The 2016 Volt is the first full redesign for any plug-in vehicle and has received the first North American application of GM’s flexible new Delta II platform.
“The new platform allowed the team to look at every facet of the vehicle from the ground, up,” said Kevin Kelly, manager, Electric Vehicle and Hybrid Communications. “The benefits include improved handling, NVH [noise, vibration, harshness] performance and expanded use of high strength steel throughout the structure for reduced weight, to name a few.”
The new Volt now weighs 243 pounds less while being 3.3 inches longer and 0.8-inches wider.
Fifth Passenger Space
The rear seating area now has seatbelts for five but the middle spot is going to be most comfortable for a smaller person or child. It allows an easier time of attaching a child safety seat too, but otherwise was called a “convenience measure” by chief Volt engineer Andrew Farah.
Rear legroom also increased by 0.6 inches while rear headroom actually shrunk by 0.2 inches. The Volt is still a compact car.

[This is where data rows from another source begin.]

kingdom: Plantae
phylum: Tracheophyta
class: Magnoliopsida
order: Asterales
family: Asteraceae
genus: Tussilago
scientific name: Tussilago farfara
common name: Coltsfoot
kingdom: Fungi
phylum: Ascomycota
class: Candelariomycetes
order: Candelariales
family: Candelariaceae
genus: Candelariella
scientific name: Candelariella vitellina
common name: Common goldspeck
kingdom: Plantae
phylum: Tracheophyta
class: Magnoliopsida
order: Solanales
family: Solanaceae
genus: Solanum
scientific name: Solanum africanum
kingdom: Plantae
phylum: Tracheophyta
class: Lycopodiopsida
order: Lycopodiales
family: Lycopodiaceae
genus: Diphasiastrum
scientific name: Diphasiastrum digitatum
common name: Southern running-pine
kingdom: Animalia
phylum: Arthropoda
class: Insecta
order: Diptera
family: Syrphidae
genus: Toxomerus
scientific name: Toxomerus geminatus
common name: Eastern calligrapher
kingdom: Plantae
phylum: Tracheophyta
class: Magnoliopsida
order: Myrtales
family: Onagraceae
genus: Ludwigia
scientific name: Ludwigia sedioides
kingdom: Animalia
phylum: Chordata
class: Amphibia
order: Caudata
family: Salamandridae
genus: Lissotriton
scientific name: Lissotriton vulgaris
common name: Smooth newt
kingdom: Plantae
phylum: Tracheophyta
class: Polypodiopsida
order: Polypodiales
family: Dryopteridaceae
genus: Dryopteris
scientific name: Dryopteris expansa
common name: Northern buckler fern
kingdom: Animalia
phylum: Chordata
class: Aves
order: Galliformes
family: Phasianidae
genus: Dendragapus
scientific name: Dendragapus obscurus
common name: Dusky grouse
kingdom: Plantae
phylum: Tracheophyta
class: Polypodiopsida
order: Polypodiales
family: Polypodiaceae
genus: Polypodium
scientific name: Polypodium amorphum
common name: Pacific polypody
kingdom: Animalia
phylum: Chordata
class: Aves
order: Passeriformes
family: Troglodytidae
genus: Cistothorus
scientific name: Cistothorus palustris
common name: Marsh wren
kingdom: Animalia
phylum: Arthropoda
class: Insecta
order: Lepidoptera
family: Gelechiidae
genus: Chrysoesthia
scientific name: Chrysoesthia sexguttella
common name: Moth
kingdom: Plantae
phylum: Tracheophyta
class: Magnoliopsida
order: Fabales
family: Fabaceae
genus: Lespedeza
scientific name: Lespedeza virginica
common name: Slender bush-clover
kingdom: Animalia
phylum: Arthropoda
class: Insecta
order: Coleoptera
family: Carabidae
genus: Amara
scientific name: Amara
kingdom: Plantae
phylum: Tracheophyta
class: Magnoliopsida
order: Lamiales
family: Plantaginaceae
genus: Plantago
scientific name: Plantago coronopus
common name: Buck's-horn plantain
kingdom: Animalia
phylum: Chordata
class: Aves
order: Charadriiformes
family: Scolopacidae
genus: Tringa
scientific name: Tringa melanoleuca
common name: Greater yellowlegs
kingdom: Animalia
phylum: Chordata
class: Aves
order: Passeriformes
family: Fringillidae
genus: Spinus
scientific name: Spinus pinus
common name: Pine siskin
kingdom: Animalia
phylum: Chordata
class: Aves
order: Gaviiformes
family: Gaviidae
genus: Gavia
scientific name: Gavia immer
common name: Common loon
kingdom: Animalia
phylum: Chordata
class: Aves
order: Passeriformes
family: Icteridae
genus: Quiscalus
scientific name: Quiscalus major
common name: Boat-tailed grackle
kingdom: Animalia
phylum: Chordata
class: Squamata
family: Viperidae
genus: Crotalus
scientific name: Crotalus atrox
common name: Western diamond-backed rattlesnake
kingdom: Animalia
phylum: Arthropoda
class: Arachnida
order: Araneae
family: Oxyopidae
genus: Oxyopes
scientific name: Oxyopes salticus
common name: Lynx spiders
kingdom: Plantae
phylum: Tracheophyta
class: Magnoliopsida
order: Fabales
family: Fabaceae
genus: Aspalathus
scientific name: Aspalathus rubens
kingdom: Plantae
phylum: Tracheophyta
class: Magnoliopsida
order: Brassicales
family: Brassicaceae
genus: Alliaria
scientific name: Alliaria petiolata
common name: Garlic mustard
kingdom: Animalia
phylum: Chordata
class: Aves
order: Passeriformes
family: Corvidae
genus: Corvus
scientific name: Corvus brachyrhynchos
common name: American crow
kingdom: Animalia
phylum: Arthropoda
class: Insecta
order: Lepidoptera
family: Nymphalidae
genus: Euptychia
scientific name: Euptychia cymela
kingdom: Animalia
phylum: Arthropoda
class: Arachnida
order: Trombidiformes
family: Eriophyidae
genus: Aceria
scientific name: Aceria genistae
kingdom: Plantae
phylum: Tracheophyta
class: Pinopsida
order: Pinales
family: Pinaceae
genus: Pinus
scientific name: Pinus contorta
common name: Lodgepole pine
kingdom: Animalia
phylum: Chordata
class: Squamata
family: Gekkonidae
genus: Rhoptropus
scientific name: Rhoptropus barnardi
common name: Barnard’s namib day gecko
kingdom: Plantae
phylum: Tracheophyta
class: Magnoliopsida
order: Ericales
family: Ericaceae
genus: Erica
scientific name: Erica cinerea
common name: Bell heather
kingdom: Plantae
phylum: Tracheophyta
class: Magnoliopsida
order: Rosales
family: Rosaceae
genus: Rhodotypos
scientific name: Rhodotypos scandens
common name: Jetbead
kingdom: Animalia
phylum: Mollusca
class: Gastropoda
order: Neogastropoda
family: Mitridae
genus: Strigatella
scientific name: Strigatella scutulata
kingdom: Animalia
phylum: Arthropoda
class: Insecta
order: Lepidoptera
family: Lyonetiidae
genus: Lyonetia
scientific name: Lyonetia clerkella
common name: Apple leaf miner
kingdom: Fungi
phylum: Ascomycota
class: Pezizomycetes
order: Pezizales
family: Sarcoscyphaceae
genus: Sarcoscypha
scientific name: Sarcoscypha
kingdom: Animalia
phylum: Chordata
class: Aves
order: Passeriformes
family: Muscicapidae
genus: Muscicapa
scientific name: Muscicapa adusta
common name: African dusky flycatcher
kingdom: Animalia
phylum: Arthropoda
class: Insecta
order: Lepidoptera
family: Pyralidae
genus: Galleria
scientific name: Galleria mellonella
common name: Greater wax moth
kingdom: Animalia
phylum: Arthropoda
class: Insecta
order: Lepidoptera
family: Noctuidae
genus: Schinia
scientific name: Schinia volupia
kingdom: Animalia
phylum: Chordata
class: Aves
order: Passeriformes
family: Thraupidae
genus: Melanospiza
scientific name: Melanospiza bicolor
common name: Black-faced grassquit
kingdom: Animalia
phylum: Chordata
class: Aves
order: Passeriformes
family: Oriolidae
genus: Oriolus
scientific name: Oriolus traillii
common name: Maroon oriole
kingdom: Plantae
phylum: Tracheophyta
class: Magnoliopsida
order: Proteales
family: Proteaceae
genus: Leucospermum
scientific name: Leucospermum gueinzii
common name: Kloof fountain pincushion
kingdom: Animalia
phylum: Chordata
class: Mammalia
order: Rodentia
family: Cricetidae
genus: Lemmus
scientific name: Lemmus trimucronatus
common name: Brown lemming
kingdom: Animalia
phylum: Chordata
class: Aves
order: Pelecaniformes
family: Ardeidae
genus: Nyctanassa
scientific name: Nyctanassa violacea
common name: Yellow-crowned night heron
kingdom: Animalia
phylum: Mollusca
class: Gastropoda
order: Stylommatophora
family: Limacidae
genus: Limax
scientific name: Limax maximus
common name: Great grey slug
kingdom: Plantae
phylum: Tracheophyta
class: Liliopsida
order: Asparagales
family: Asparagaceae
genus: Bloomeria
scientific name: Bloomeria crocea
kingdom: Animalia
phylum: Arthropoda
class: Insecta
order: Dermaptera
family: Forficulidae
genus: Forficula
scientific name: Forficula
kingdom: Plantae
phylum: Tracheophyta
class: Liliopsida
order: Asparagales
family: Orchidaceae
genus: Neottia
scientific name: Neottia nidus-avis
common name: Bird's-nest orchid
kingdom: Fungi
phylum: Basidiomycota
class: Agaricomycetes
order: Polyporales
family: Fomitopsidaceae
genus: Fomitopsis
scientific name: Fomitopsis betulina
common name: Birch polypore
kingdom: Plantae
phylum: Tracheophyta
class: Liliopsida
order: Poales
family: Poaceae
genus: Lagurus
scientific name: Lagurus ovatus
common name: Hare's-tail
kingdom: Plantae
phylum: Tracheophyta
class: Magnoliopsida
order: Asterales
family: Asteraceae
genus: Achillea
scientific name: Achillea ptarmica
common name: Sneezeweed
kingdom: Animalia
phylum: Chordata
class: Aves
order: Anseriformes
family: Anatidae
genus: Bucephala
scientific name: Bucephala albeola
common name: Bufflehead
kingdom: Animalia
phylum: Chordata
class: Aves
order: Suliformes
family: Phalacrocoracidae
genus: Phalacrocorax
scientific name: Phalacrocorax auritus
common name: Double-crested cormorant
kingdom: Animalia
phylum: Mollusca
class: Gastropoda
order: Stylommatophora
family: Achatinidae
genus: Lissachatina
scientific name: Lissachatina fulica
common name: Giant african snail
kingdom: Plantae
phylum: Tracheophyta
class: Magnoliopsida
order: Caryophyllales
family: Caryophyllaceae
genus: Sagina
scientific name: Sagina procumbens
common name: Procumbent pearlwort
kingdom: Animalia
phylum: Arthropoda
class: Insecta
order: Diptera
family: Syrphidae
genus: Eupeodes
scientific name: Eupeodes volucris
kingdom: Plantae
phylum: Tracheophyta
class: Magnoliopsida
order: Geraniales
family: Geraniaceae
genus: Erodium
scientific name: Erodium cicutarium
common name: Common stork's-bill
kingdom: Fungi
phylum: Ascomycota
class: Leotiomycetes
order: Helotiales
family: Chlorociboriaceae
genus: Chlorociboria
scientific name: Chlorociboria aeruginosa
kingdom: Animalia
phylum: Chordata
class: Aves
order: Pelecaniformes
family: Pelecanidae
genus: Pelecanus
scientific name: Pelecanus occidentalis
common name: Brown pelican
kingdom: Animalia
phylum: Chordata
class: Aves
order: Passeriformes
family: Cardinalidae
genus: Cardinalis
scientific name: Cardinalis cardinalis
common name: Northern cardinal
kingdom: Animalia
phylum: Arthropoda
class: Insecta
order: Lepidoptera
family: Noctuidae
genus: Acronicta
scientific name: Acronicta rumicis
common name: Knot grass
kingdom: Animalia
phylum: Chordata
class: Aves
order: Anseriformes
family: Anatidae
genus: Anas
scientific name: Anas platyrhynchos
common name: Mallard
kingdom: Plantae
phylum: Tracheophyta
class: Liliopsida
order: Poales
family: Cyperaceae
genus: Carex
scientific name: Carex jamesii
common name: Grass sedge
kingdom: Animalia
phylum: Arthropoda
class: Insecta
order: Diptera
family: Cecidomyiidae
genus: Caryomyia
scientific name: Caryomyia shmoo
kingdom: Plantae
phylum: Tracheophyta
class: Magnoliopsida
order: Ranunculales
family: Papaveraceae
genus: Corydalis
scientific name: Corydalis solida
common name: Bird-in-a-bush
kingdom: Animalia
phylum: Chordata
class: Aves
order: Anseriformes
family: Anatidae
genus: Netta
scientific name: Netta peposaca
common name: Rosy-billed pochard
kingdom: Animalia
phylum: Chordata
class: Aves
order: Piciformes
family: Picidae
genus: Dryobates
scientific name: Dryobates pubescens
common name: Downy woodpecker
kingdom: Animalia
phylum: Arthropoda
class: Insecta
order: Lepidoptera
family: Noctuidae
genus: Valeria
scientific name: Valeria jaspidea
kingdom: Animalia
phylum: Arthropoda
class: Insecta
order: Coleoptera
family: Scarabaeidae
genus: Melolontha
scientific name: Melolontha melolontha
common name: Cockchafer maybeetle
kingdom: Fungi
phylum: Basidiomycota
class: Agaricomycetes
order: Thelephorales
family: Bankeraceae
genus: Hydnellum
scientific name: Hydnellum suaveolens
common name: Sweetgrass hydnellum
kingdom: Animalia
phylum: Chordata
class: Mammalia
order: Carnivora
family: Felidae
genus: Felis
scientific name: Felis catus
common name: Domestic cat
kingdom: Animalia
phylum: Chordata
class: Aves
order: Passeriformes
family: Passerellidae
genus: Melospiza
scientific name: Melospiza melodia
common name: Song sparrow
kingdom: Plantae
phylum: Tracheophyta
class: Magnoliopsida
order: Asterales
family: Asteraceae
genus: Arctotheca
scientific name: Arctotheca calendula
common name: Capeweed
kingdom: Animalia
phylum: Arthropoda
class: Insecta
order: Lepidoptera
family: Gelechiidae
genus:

At customer request, Farah said the rear seating is “improved.” Touches include changing the rear door pad shape to let feet swing in easier, there’s more foot room when seated, and ingress and egress are overall better.
“Trying is believing and all you have to do is get in a new one to notice the difference,” said Farah.
Beauty is subjective but many people have said they like the new look.
Chevrolet says it folded in subtle cues from sportier cars in the GM family, and the sleek car is fresh inside as well.
The new Volt offers Chevrolet’s full suite of technologies including 4G LTE WiFi that’s capable of wirelessly connecting multiple devices. The vehicle also has OnStar telematics, 10 airbags, numerous other safety features, and latest infotainment interface.
As was true on the generation one car, data is extensive including capability to set charging for off-peak hours, set the charging amperage (rate of charge), and monitor how efficiently the car is using energy among other things.
“As a direct result of customer feedback we did things like added an optional illuminated charge port, revised the travel cord set storage location and added unique charging features like location-based charging,” said Kelly.
Being a new design, the 2016 Volt benefits from just beginning its life cycle and should keep the look for several years. How this will specifically affect resale value remains to be seen, but it should help.
One pressing unanswered question is how much the 2016 Volt will cost and this will be announced closer to launch.
The Volt is being positioned as a “premium” car but observers are speculating it won’t cost much more if at all more than the present subsidy eligible Volt’s $34,995. Some also guess it could come in at less. GM did pare an untold amount of production costs from the new Volt while saying it has improved it in nearly every respect.
The first generation Volt received outsized publicity during the four years since its December 2010 launch, and even since GM began its development last decade. It’s been presented as an American-born solution, has been targeted by some who’ve spoken critically alongside seriously enthusiastic fans.
It’s as much a symbol as it is a product.
As was the case before, it’s believed Chevrolet will provide Cadillac-like levels of customer care for Volt drivers including toll-free “Volt Advisors.”
GM has high hopes that having paid its dues, selling 75,000 to date, and folding in lessons and feedback it will be well received by existing fans and early adopters, as well as by “fast followers” ready to consider this evolved car.
The show car is as the production version will be but “under the skin” GM is tweaking and finalizing things. Fletcher was hesitant to say what percent production-ready it is now, saying engineers are still at work polishing it off for customers with high expectations.
“They want it to be perfect,” she said of customers.
And this goal, she said, they aim to meet.